A passion for drawing
Born in Paris on August 22, 1926, Marc Bohan developed a passion for design and fashion from an early age, encouraged by his mother, a milliner. After completing his training in fashion design, he joined Robert Piguet in 1946, before continuing his training with British fashion designer Edward Molyneux, based in Paris, where he remained until 1951.
He tried unsuccessfully to set up his own company, but finances were tight and he only made it through one season. Jean Patou gave him a chance, making him head of his haute couture collections.

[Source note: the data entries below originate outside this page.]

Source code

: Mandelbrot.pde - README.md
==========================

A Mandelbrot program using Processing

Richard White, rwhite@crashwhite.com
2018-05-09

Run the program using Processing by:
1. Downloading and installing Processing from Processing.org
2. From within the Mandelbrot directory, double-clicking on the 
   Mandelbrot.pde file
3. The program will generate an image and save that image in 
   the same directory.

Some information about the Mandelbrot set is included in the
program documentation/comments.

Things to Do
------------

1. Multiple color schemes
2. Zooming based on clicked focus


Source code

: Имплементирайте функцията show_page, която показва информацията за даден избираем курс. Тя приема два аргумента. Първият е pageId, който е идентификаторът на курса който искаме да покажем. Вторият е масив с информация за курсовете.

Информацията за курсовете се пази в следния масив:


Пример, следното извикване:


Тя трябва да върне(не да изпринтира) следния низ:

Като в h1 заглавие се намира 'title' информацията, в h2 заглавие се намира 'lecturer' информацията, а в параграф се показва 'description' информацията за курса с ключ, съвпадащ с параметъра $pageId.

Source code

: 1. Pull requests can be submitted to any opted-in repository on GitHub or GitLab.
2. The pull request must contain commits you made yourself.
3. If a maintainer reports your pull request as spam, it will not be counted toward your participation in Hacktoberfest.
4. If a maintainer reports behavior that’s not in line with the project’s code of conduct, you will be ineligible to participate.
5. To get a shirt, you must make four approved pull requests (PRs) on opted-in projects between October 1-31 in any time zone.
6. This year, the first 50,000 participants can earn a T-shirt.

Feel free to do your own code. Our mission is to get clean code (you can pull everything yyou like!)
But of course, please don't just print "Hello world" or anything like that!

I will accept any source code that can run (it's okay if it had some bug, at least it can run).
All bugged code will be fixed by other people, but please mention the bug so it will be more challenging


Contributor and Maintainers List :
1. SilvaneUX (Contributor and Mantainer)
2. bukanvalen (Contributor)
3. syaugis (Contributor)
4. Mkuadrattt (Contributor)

Continuing the spirit of Christian Dior
He arrived at Dior in 1957, in charge of creating collections in London. At the end of October 1960, he was summoned by Marcel Boussac, owner of the couture house, to replace a hospitalized Yves Saint Laurent at short notice.
His collections were shown for the first time for Spring-Summer 1961. Overtaken by an era of license inflation, he’s suddenly departed in 1989, after 32 years with Dior. A record, beating even the number of years spent by the founder at the head of creation!
Replaced by the whimsical Gianfranco Ferré, he became artistic director for a londonian Maison and Crown official supplier, Norman Hartnell, until 1992.
According to public information on the Libra Memoria website, a religious service is scheduled for September 13 at Saint-Nicolas church, followed by a cremation.
It will thus be possible to say goodbye to the man who had an unrivalled sense of proportion and cut, as well as a strong attraction to opera and theater. But discreet to the end, he didn’t like to be at the center of the show. He preferred his friends and clients to take center stage, such as the writer Françoise Sagan, the committed artist Niki de Saint Phalle, the Hollywoodian actress Elizabeth Taylor and the royal Grace of Monaco.
A generation light years ahead of some of today’s star designers!